Im Pflegedienst der Südstormarner Vereinigung für Sozialarbeit (SVS) in Reinbek müssen sich die Pflegekräfte durch die fehlenden fünf Zivis indes auf zusätzliche Arbeit einstellen. "Die Mitarbeiter werden nun erheblich mehr Aufgaben übernehmen müssen. Und dafür geht Zeit drauf, die sie ohnehin schon kaum haben", sagt Pflegedienstleiter Björn-Ole Wollschläger. Das komme zum ohnehin großen Fachkräftemangel in der Pflegebranche dazu. "Was hier stattfindet, ist einfach nicht nachvollziehbar", sagt Wollschläger. Auch der SVS werde Mitarbeiter auf 400-Euro-Basis einstellen müssen. Denn: "Dass sich noch Freiwillige melden, erwarten wir nicht." Ähnlich sieht dies auch Karin Heino, Leiterin der DRK-Sozialstationen in Ahrensburg, Ammersbek und Großhansdorf. Dort habe man bereits viele Leistungen einschränken müssen. "Spontane Besorgungen und Transporte sind jetzt nicht mehr möglich. Alles muss nun Tage vorher geplant werden", so Heino.

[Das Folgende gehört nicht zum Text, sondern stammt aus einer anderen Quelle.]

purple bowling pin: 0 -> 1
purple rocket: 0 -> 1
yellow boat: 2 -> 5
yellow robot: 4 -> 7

"Der Schnellschuss hat einen Trümmerhaufen zurückgelassen", urteilt Uwe Schneider, Vorsitzender des Vereins Jordsand, der zuletzt elf Zivildienstleistende beschäftigte. Er habe zwar eine Menge Bewerber für den Bundesfreiwilligendienst gehabt - 30 bis 40, schätzt er. "Aber dadurch, dass noch immer nicht klar ist, welche Zuschüsse es gibt, wussten wir nicht, was für uns gilt - gültige Verträge konnten wir nicht machen." Auch die Regelungen der Sozialabgaben seien nicht eindeutig geklärt. "Das ganze ist einfach vollkommen unausgegoren."

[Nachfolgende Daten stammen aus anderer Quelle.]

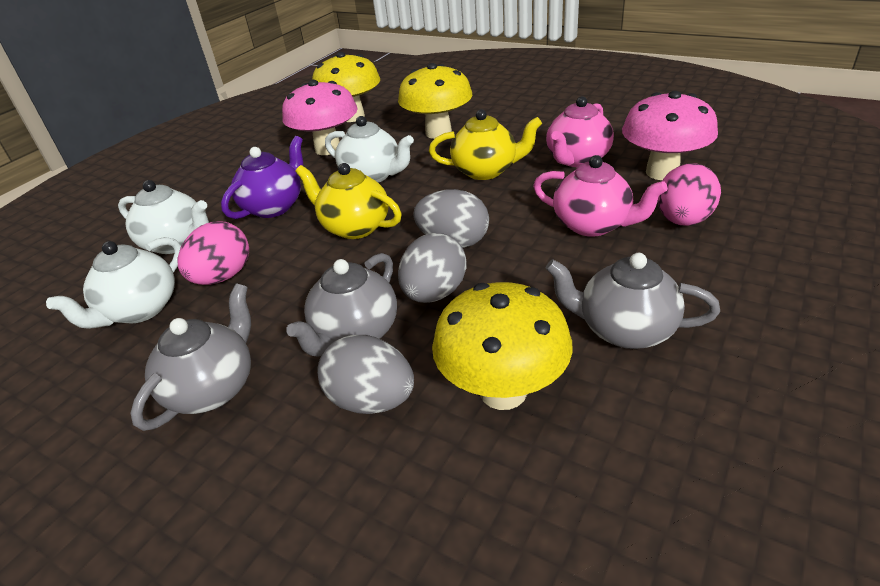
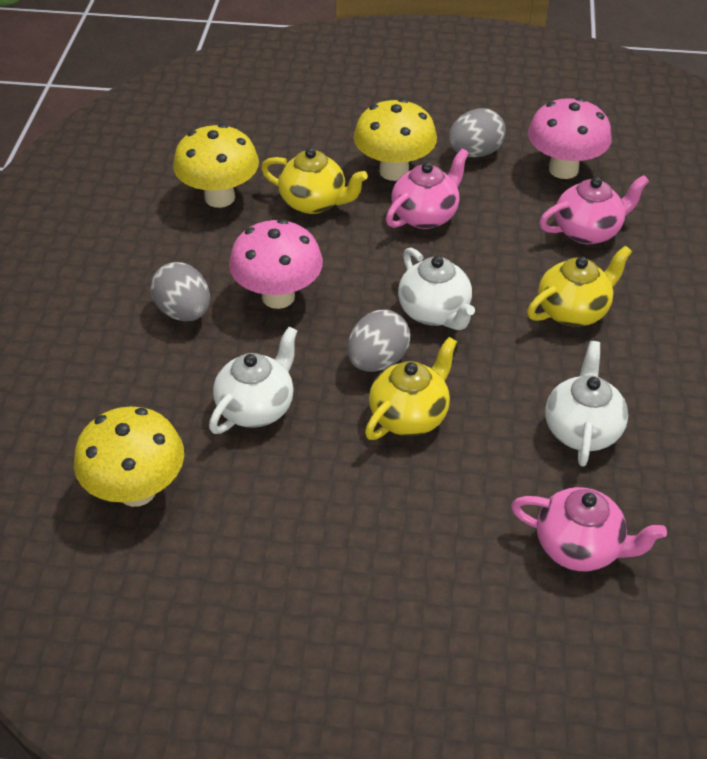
grey teapot: 3 -> 0
pink egg: 2 -> 0
pink teapot: 2 -> 3
purple teapot: 1 -> 0
yellow teapot: 2 -> 3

Wie viele Freiwillige sich in Stormarn oder in Schleswig-Holstein bereits gemeldet haben, konnte das Bundesamt für Familie und zivile Aufgaben auf Anfrage nicht mitteilen. Anfang Juni seien rund 1000 Verträge bundesweit geschlossen worden. "Wir erwarten, dass es am 1. Juli keinen großen Unterschied zwischen der Zahl der Freiwilligen und der Zivis gibt", schrieb das Amt.